I’ll never forget the first time I saw him. Eyes so gray they were almost silver, hair as black as those summer nights had been, the rich sound of his laughter at something witty my friend, Sara, had said. All of this floated around me, my pulse dancing. But his laugh faded into the moment and he looked at me, the remnants of a smile still on his lips. It was then I felt it. An indescribable sensation at the time, but something I would soon come to know as an energy. A force with the power to take me under, willing or not. His gaze lingered on mine for a moment, a brief, fleeting, substantial moment, and then the connection was gone. His friends enveloped him in their attention, and I watched as the group returned to their table at the other end of the bar.
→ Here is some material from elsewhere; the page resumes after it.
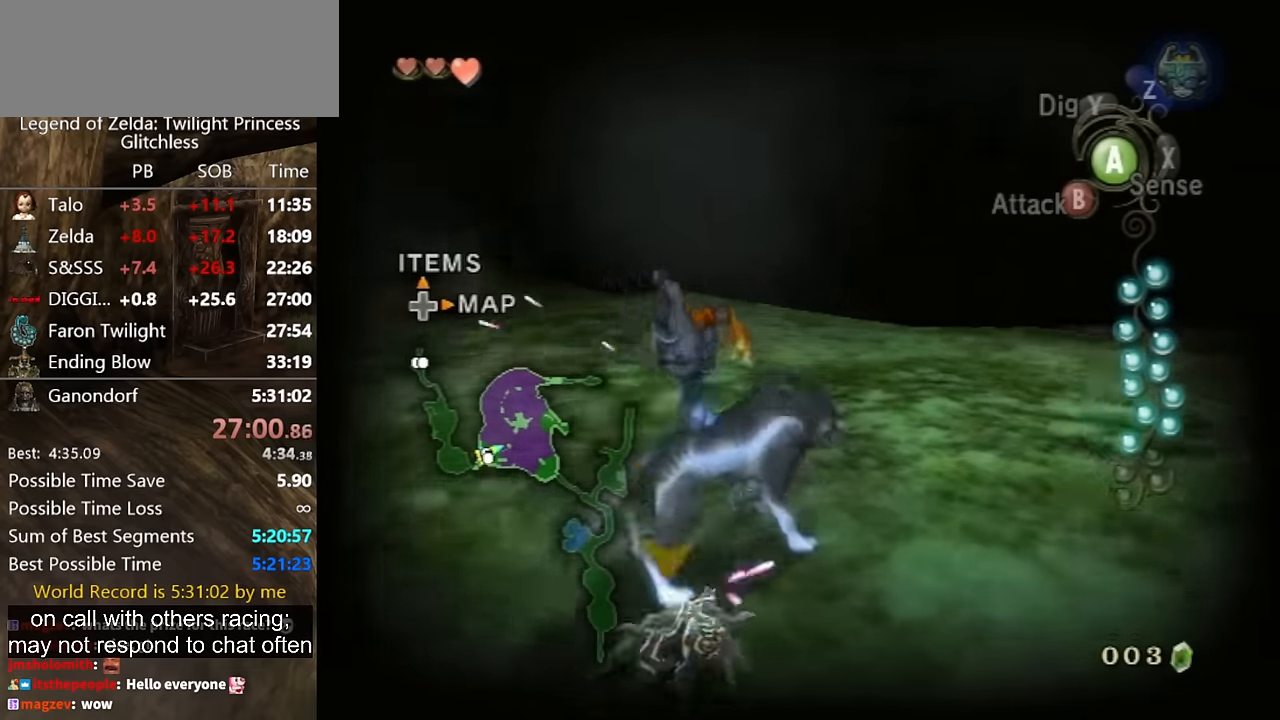
{"buttons": ["B"], "left_stick": "up-right", "right_stick": "center", "events": [[267, "left_stick", "up-right"], [433, "B", "down"]]}
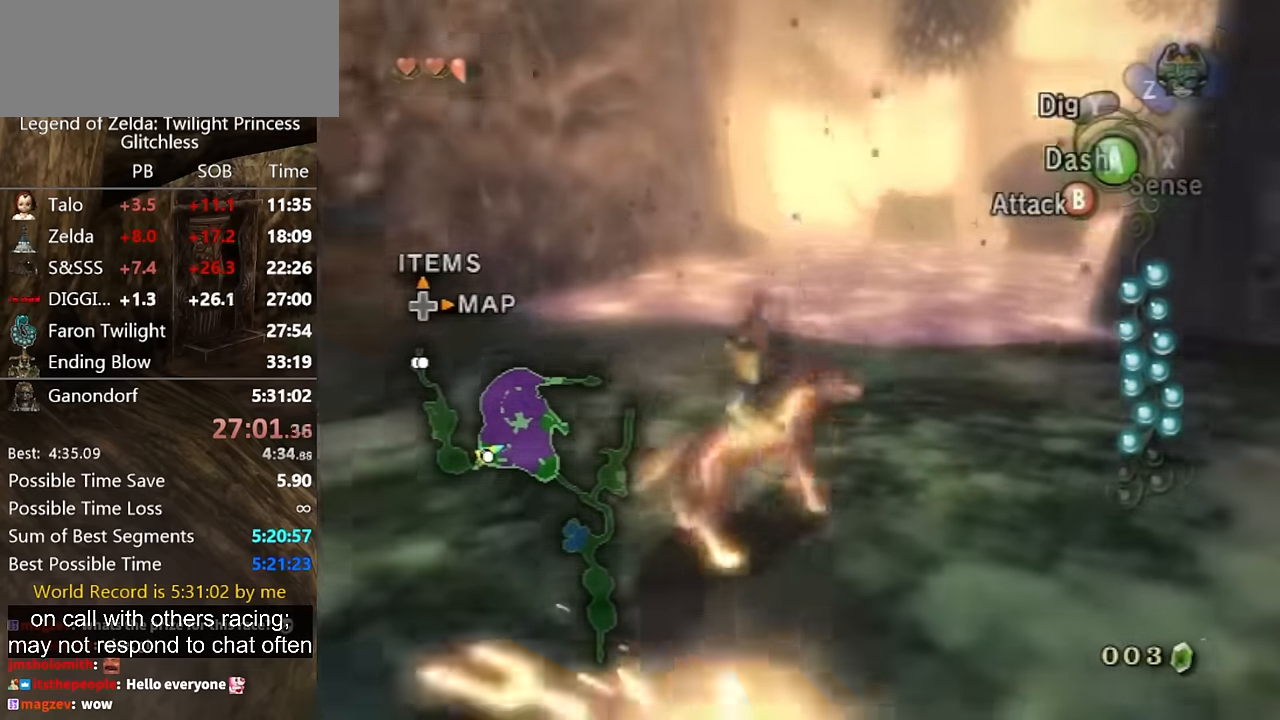
{"buttons": ["B"], "left_stick": "down-right", "right_stick": "center", "events": [[333, "left_stick", "down-right"], [367, "B", "up"], [400, "B", "down"]]}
This wouldn’t be the only time I’d see him—a fate I’m still not certain was a blessing or a curse.
Three years have passed since that summer I spent at Sara’s family’s beach house in a town so small South Carolina needn’t have bothered putting it on the map. Three months we were there. Sara on summer break from law school, me on break from my life. You see, artists are never truly satisfied unless they are immersed in their passion, and graduating with an accounting degree because you are too chicken shit to pursue what you really want doesn’t exactly pave the road to creativity. A free summer financed by Sara’s parents was just too good of an opportunity to pass up. I left that office with my pitiful little box of belongings before common sense had a chance to do its job. I promised myself this wouldn’t be a mistake. The time I would spend on hiatus from nothing would clear my head and I would know in which direction to go.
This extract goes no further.